I have a single site, and a single cluster containing both nodes.
The cluster has a virtual IP.
I have a couple of volumes, each set to 2-way replication.
I can continuously ping the virtual IP so long as the node that is the virtual manager is up and running, if I power that node off (either via the CMC or to simulate the failure of a link or node) I lose the ability to ping the virtual IP, and of course my test server loses access to iSCSI volumes.
I believe I need to move the virtual manager, but it doesn't seem to give any option to do this in the CMC if it thinks the virtual manager is running on the failed/down node, it just says the manager is offline and I seem to go around in a circle where I can't make the other node the virtual manager until I stop the existing virtual manager - which of course I can't do as that node could be down/on fire which is the whole point :-)
I guess I'm doing something wrong, and as much as I read the manual I don't know what?
Note: If you are the author of this question and wish to assign points to any of the answers, please login first.For more information on assigning points ,click
here
The concept with the Virtual Manager is a manual failover process. You just add a node to the Virtual Manager in case of a failure.

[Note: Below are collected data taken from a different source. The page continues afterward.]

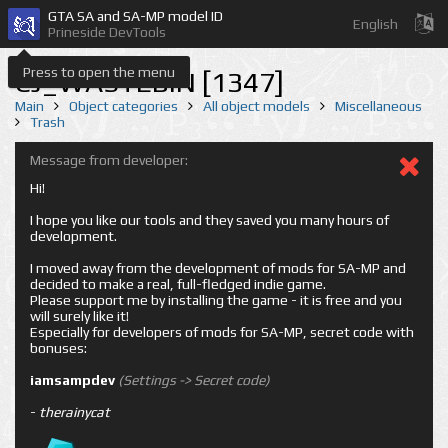
GTA SA and SA-MP model ID
English
Prineside DevTools
Press to open the menu
CJ_WASTEBIN [1347]
Main
Object categories
All object models
Miscellaneous
Trash
Message from developer:
Hi!
I hope you like our tools and they saved you many hours of
development.
I moved away from the development of mods for SA-MP and
decided to make a real, full-fledged indie game.
Please support me by installing the game - it is free and you
will surely like it!
Especially for developers of mods for SA-MP, secret code with
bonuses:
iamsampdev
(Settings -> Secret code)
-
therainycat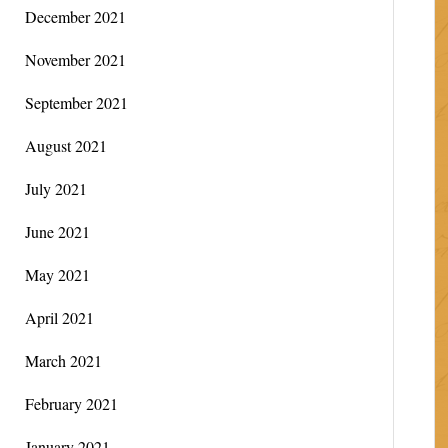
December 2021
November 2021
September 2021
August 2021
July 2021
June 2021
May 2021
April 2021
March 2021
February 2021
January 2021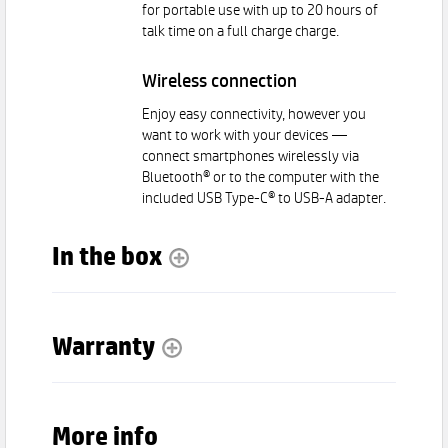
for portable use with up to 20 hours of
talk time on a full charge charge.
Wireless connection
Enjoy easy connectivity, however you
want to work with your devices —
connect smartphones wirelessly via
Bluetooth® or to the computer with the
included USB Type-C® to USB-A adapter.
In the box
Warranty
More info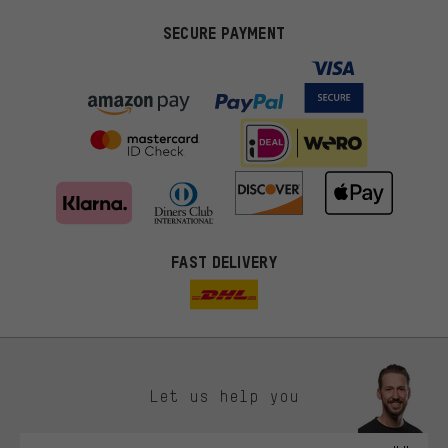
SECURE PAYMENT
FAST DELIVERY
Let us help you
More targeted offers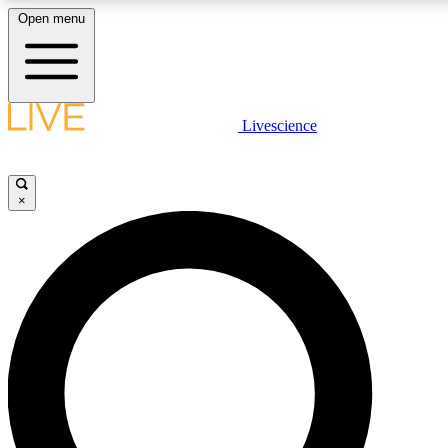
Open menu
LIVE SCIENCE PLUS
Livescience
Get started to get free access to selected news stories, receive our daily
newsletter, post comments, play games and earn badges.
×
JOIN FREE
LIVE SCIENCE PRO
Unlimited access to our exclusive features, expert analysis and in-depth
interviews, all ad-free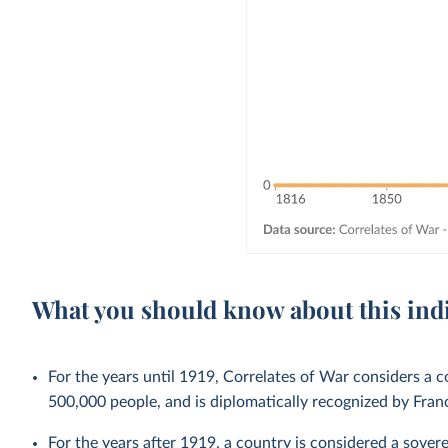
What you should know about this ind
For the years until 1919, Correlates of War considers a co
500,000 people, and is diplomatically recognized by Fra
For the years after 1919, a country is considered a sovere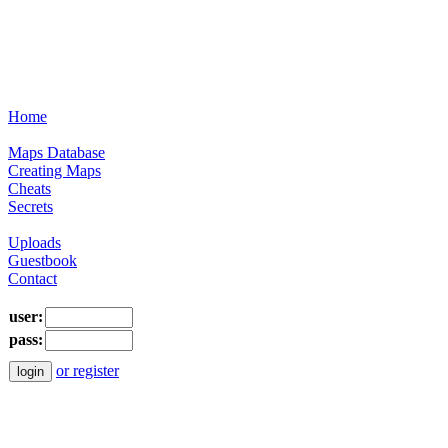
Home
Maps Database
Creating Maps
Cheats
Secrets
Uploads
Guestbook
Contact
user:
pass:
or register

I recommend to use the FOM (Failover Manager) running on another host (could be Virtual Server or VMware Workstation or VMware Player). The FOM runs always instead of the Virtual Manager. FOM is the decision maker in case of a failure and works automatically.
Under normal operating circumstances you should not have a virtual manager running - it should be started manually on the surviving node when a failure occurs thus restoring quorum and access to the volumes.

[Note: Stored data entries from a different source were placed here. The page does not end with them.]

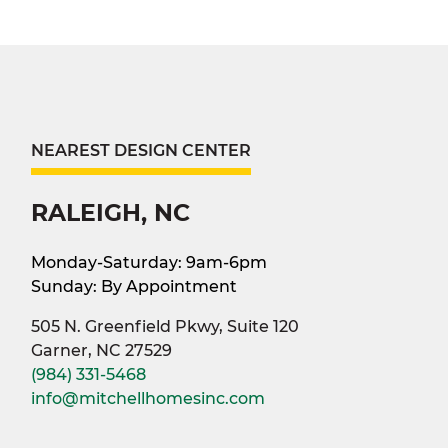
NEAREST DESIGN CENTER
RALEIGH, NC
Monday-Saturday: 9am-6pm
Sunday: By Appointment
505 N. Greenfield Pkwy, Suite 120
Garner, NC 27529
(984) 331-5468
info@mitchellhomesinc.com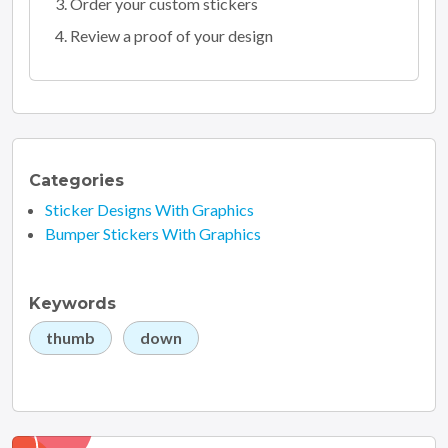
Order your custom stickers
Review a proof of your design
Categories
Sticker Designs With Graphics
Bumper Stickers With Graphics
Keywords
thumb
down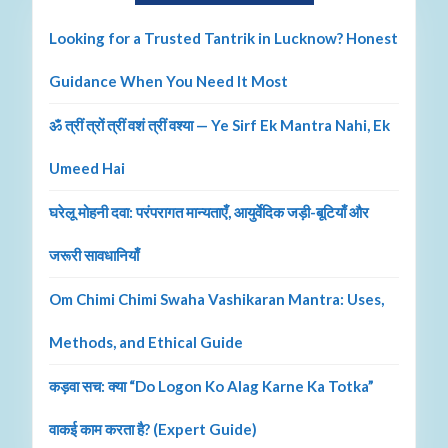
Looking for a Trusted Tantrik in Lucknow? Honest
Guidance When You Need It Most
ॐ त्रीं त्रों त्रीं वशं त्रीं वश्या — Ye Sirf Ek Mantra Nahi, Ek
Umeed Hai
घरेलू मोहनी दवा: परंपरागत मान्यताएँ, आयुर्वेदिक जड़ी-बूटियाँ और
जरूरी सावधानियाँ
Om Chimi Chimi Swaha Vashikaran Mantra: Uses,
Methods, and Ethical Guide
कड़वा सच: क्या “Do Logon Ko Alag Karne Ka Totka”
वाकई काम करता है? (Expert Guide)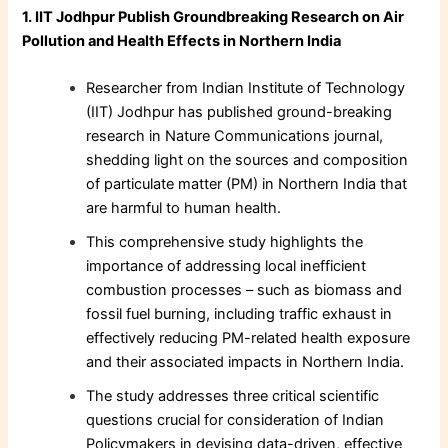
1. IIT Jodhpur Publish Groundbreaking Research on Air
Pollution and Health Effects in Northern India
Researcher from Indian Institute of Technology
(IIT) Jodhpur has published ground-breaking
research in Nature Communications journal,
shedding light on the sources and composition
of particulate matter (PM) in Northern India that
are harmful to human health.
This comprehensive study highlights the
importance of addressing local inefficient
combustion processes – such as biomass and
fossil fuel burning, including traffic exhaust in
effectively reducing PM-related health exposure
and their associated impacts in Northern India.
The study addresses three critical scientific
questions crucial for consideration of Indian
Policymakers in devising data-driven, effective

Using a Failover Manager is definitely the best solution for your environment as it will run all of the time and will maintain quorum and access to the volumes during the periods when one of your nodes is offline for whatever reason.
Thanks guys, a little after posting I worked out that a FOM is what I needed, so I installed one and it works seamlessly (well, a few seconds delay whilst it figures out what's happening but near as dammit seamless).
I guess this question applies to any sort of redundant storage that is seen as a single addressable "cluster" by ESX:
Suppose you have two sites, A and B. Each contains some nodes making up a storage cluster. Each contains some servers, ESX most likely. A and B are linked by a fast LAN link.
Let's say you lose the link between A and B, but the kit in each location is up and running.
You now have "highly available" storage that is still available in both locations.
You have ESX servers that can each still see the storage local to them, but can't see the other servers in the ESX cluster as the link has gone.
So don't you end up with the same VM's now running in both locations as each ESX box's HA would kick in, and each ESX box can still access its shared storage as your SAN is resilient?
I'm sure I'm overlooking something obvious here as I can only think about it right now vs. actually do it.
Split-brain scenario is prevented by requiring a majority of storage managers to maintain quorum.
In a perfect world you would have a 3rd site (that is connected to the first 2 sites) that hosts your failover manager. If that configuration is not possible, you then run your failover manager at your primary site that you want to stay up if your site link goes down.
If you have 4 nodes (2 at each site), only the site that has access to 3 managers (the 2 local nodes, plus failover manager) will have quorum (and thus access to storage)in the event of a link failure.
Thanks, I'd actually tested failover using the FOM in this exact scenario and I clearly wasn't thinking when I posted the question - only the site that has Quorum will have the cluster IP so you can't actually have two sites in "split brain".